On day one without fossil fuels, all transportation systems (except a few electrically powered streetcars and a few thousand electric vehicles) would immediately stop. Stores would stop receiving supplies, as all supplies are transported from warehouses by gasoline or diesel-powered transport trucks. No new supplies would get to the warehouses, as the semi trucks that transport them depend on diesel fuel, as do railway systems.  Transport aircraft rely on aviation and jet fuel, and container ships rely on bunker fuel or diesel. Soon, the people living in urban areas like Toronto, Ottawa, Hamilton, London and Windsor would be first bidding for, and then fighting over, the remaining scraps in the stores. Once those supplies were gone, there would be nothing to replace them. There simply are not enough horses or horse-drawn wagons to move goods and food from the rural areas into the cities.

 

Someone may argue that electric vehicles would save the day.
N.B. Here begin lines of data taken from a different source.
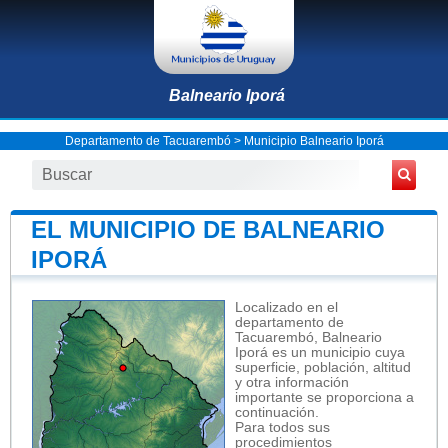
Balneario Iporá
Departamento de Tacuarembó
>
Municipio Balneario Iporá
EL MUNICIPIO DE BALNEARIO
IPORÁ
Localizado en el
departamento de
Tacuarembó, Balneario
Iporá es un municipio cuya
superficie, población, altitud
y otra información
importante se proporciona a
continuación.
Para todos sus
procedimientos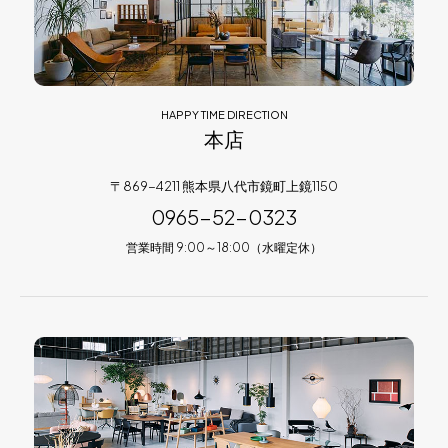
HAPPY TIME DIRECTION
本店
〒869-4211 熊本県八代市鏡町上鏡1150
0965-52-0323
営業時間 9:00～18:00（水曜定休）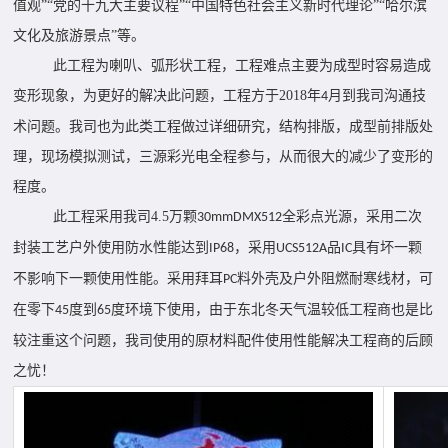
值观”“党的十九大主要议程”“中国特色社会主义新时代理论”“哈尔滨
文化及旅游景点”等。
此工程为喇叭、弧形状工程，工程难点主要为成型时容易造成
变形现象，为更好的解决此问题，工程方于
2018
年
月到我司沟通技
4
术问题。我司也为此类工程做过详细研究，结构排版，成型前排版处
理，现场模拟测试，三源彩光电全程参与，从而很大的减少了变形的
程度。
此工程采用我司
4.5
万颗
全彩点光源，采用二次
30mmDMX512
封装工艺户外使用防水性能达到
，采用
品
具有坏一颗
IP68
UCS512A
IC
不影响下一颗使用性能。采用拜耳
料外壳及户外阻燃耐寒线材，可
PC
在零下
度到
度环境下使用，由于东北冬天气温较低工程商也是比
45
65
较注重这个问题，我司使用的原材料配件使用性能解决工程商的后顾
之忧！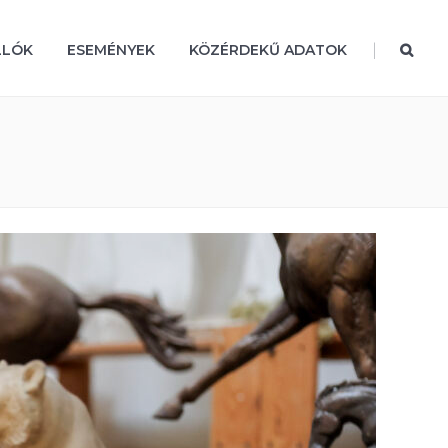
|
LLÓK
ESEMÉNYEK
KÖZÉRDEKŰ ADATOK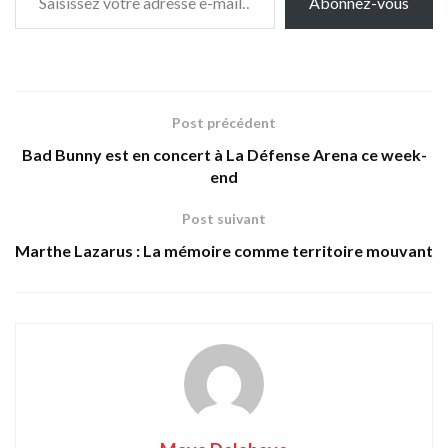
Abonnez-vous
Post précédent
Bad Bunny est en concert à La Défense Arena ce week-
end
Post suivant
Marthe Lazarus : La mémoire comme territoire mouvant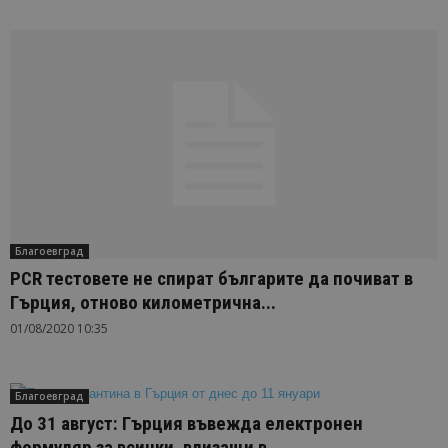
Благоевград
PCR тестовете не спират българите да почиват в
Гърция, отново километрична...
01/08/2020 10:35
Благоевград
До 31 август: Гърция въвежда електронен
формуляр за всички, влизащи в...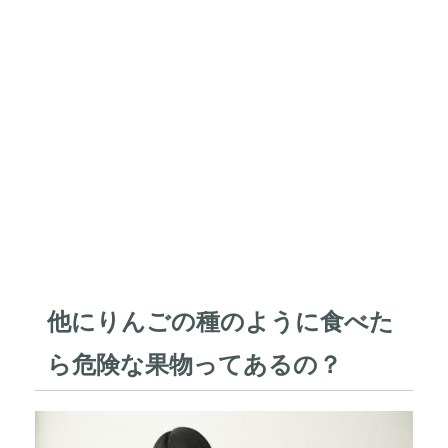
他にりんごの種のように食べた
ら危険な果物ってあるの？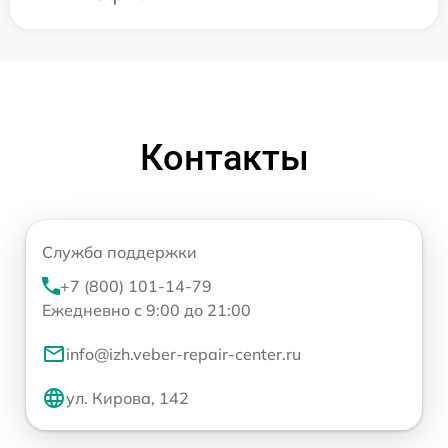
Контакты
Служба поддержки
+7 (800) 101-14-79
Ежедневно с 9:00 до 21:00
info@izh.veber-repair-center.ru
ул. Кирова, 142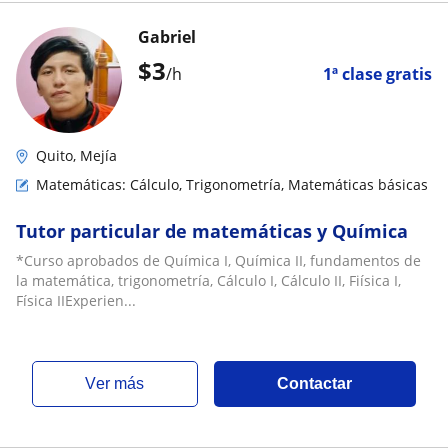
Gabriel
$
3
/h
1ª clase gratis
Quito, Mejía
Matemáticas: Cálculo, Trigonometría, Matemáticas básicas
Tutor particular de matemáticas y Química
*Curso aprobados de Química I, Química II, fundamentos de
la matemática, trigonometría, Cálculo I, Cálculo II, Fiísica I,
Física IIExperien...
ver más
Contactar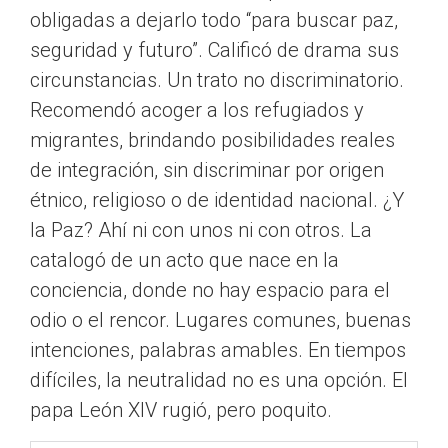
obligadas a dejarlo todo “para buscar paz,
seguridad y futuro”. Calificó de drama sus
circunstancias. Un trato no discriminatorio.
Recomendó acoger a los refugiados y
migrantes, brindando posibilidades reales
de integración, sin discriminar por origen
étnico, religioso o de identidad nacional. ¿Y
la Paz? Ahí ni con unos ni con otros. La
catalogó de un acto que nace en la
conciencia, donde no hay espacio para el
odio o el rencor. Lugares comunes, buenas
intenciones, palabras amables. En tiempos
difíciles, la neutralidad no es una opción. El
papa León XIV rugió, pero poquito.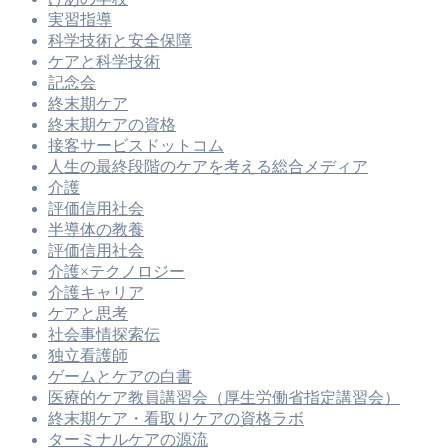
実習指導
科学技術と安全保障
ケアと科学技術
記念会
終末期ケア
終末期ケアの資格
接客サービスドットコム
人生の最終段階のケアを考える総合メディア
介護
評価信用社会
半導体の教養
評価信用社会
介護×テクノロジー
介護キャリア
ケアと思考
社会事情探索伝
独立看護師
ゲームとケアの白書
医療的ケア教員講習会（厚生労働省指定講習会）
終末期ケア・看取りケアの資格ラボ
ターミナルケアの源流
In 2017, electric vehicles represented less than 1% of new vehicle sales in Canada. Ontario has exactly zero electric transport trucks that can carry long-haul freight. The number of electric freight trains is just like that of electric trucks – zero. The same for ships or cargo planes – zero anywhere in the world.

 

After a few weeks, people would have exhausted their supplies of canned goods. General hunger, then starvation, would begin to set in. That would not necessarily be the worst problem. Potable water supplies and electricity supplied depend on diesel for pumps, and people with trucks maintain the electrical system. Without those pumps and trucks, the electricity supply would end and people would have to get water from rivers and lakes, if any were nearby. This assumes that the ending of fossil fuels happens during the warmer weather months. If it happened in winter, people would have to cut down local trees and forests to burn for warmth and chop through the ice on rivers and lakes to get water supplies. Getting wood and ice back to one’s home would be a perilous experience.

 

Within a couple of months (weeks if in winter), the city-centres would look like a scene from an apocalyptic science fiction movie, with corpses everywhere as the weakest lost out in battle for the quickly diminishing supplies of food, water and wood. Without working toilets and sewer systems, those still alive would be fighting dysentery, as human waste polluted the limited freshwater supplies. Anyone who could would move away from the city centres as quickly as possible to forage as far as they could roam on foot and on the remaining bicycles (the horses having been eaten).

 

The Greater Toronto area would be most savagely affected, as the large number of people there would stream out in every direction. There, they would discover that everything edible (from plant to animal) had long since been eaten by the people who live in the surrounding urban areas, who themselves would be streaming out into the Niagara peninsula and the areas east, west and north of the metropolis. Few would survive. The remaining settlements, if any, in the rural areas would be forced to hoard food supplies behind barricaded walls to keep the marauding survivors from the larger cities at bay.

 

Within a few months, or by the end of the winter, over 95 per cent of today’s Ontario urban population would have died from the lack of clean water and food, leaving a small minority fighting it out for the remaining crops.

 

In the developing countries, the 7.5 billion people now alive would be reduced to a few hundred thousand, who would be living in subsistence-level communities that were sufficiently isolated that they avoided the attention and attacks of the refugees from the cities. Survivors would eat most of the animals and much of the plant life. These would take hundreds of years to regenerate their populations.

 

This is the point of this thought-experiment. We remain extraordinarily dependent on oil, natural gas and coal for the energy services upon which modern life depends. When advocates claim that we can soon do away with fossil fuels, or that a transition away from fossil fuels would be quick and low–cost, be very skeptical.